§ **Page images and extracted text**
- - - -
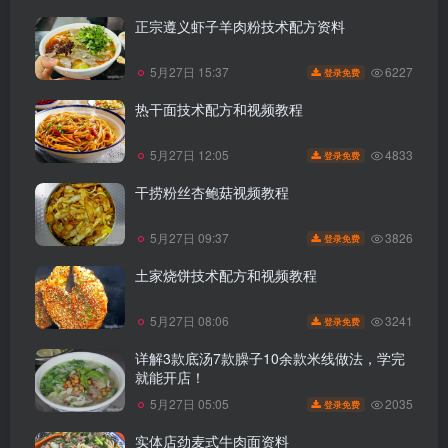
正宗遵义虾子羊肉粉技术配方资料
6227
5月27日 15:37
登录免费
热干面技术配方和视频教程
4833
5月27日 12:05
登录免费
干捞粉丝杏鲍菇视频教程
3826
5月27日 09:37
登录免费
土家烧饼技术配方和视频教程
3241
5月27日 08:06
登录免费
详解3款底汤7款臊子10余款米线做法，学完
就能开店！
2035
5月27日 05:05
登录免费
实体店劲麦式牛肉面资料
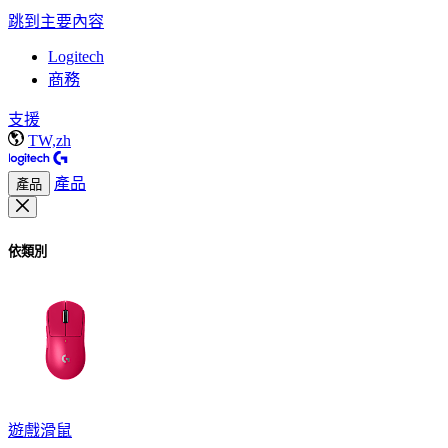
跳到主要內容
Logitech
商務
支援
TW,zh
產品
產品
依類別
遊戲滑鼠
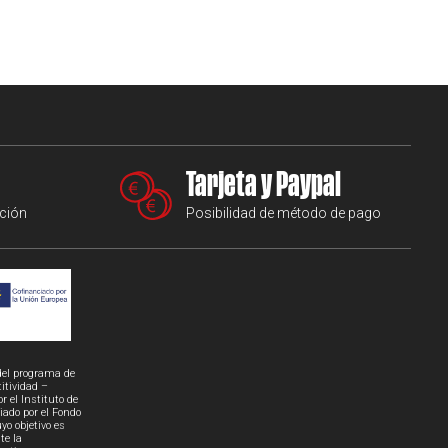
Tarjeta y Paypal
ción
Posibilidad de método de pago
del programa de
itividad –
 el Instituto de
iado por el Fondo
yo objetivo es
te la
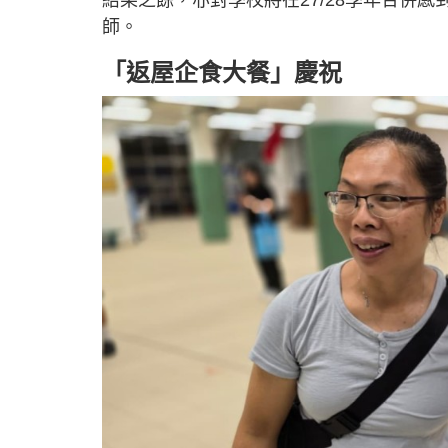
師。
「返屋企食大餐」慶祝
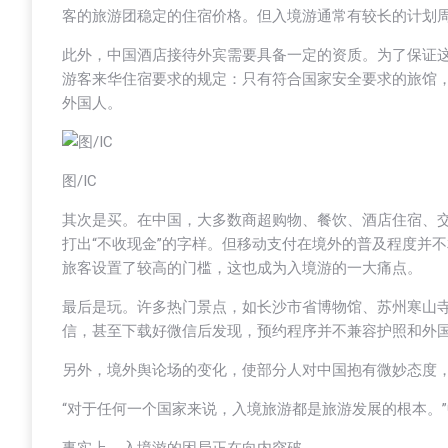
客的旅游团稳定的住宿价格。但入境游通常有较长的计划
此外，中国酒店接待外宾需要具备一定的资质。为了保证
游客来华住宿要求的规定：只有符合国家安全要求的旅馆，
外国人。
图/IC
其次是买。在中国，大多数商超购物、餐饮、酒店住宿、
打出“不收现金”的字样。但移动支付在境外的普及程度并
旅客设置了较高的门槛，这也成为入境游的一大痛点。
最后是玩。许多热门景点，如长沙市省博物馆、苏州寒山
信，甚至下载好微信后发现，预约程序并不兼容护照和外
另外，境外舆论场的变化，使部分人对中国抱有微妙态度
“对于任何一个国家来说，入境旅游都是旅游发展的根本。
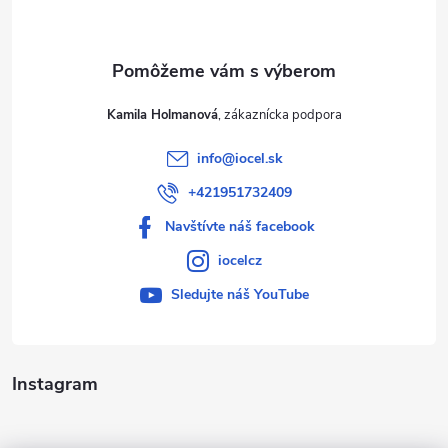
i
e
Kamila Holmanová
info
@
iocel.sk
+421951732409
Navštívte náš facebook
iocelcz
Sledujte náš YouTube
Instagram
- - - -
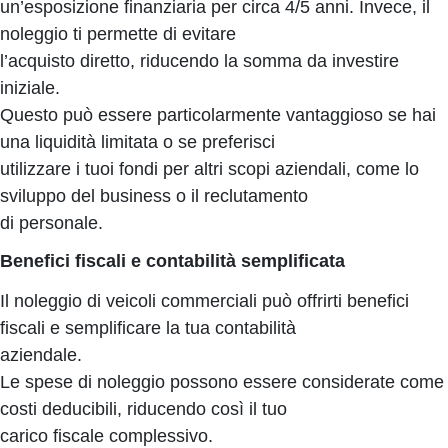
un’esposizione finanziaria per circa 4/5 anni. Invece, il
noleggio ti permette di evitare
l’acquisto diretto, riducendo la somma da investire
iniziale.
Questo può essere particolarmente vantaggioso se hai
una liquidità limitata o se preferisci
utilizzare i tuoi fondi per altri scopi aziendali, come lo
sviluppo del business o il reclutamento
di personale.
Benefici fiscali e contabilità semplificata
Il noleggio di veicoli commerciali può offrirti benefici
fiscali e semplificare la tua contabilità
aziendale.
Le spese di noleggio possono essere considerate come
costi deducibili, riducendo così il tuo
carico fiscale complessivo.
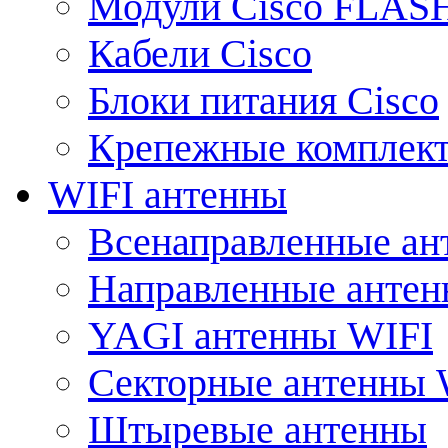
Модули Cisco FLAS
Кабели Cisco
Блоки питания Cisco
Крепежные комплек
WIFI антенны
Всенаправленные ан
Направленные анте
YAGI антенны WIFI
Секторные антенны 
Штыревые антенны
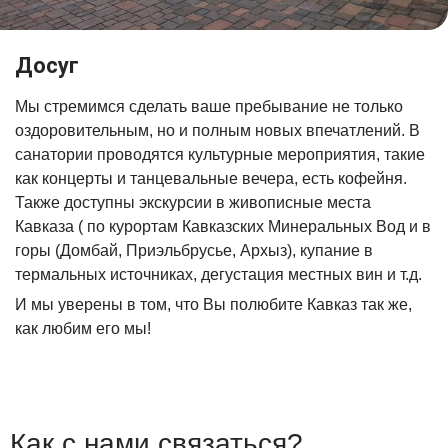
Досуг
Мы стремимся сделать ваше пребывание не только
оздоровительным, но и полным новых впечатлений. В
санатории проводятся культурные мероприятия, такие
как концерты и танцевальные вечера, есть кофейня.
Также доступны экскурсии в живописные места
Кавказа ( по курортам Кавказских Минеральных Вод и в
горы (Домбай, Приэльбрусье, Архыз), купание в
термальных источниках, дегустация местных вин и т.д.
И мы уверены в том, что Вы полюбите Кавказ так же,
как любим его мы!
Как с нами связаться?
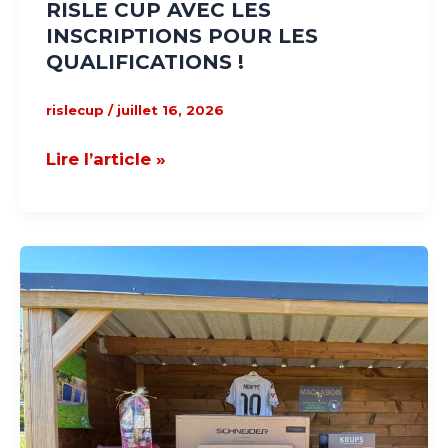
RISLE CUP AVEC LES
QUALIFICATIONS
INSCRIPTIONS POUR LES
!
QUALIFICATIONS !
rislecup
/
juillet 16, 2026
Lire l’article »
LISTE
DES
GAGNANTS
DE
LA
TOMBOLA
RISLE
- - - -
§ **What is required**
Only lines with the word "contabilità" are wanted, so copy each one from the records.

§ **Task solution**
Benefici fiscali e contabilità semplificata
fiscali e semplificare la tua contabilità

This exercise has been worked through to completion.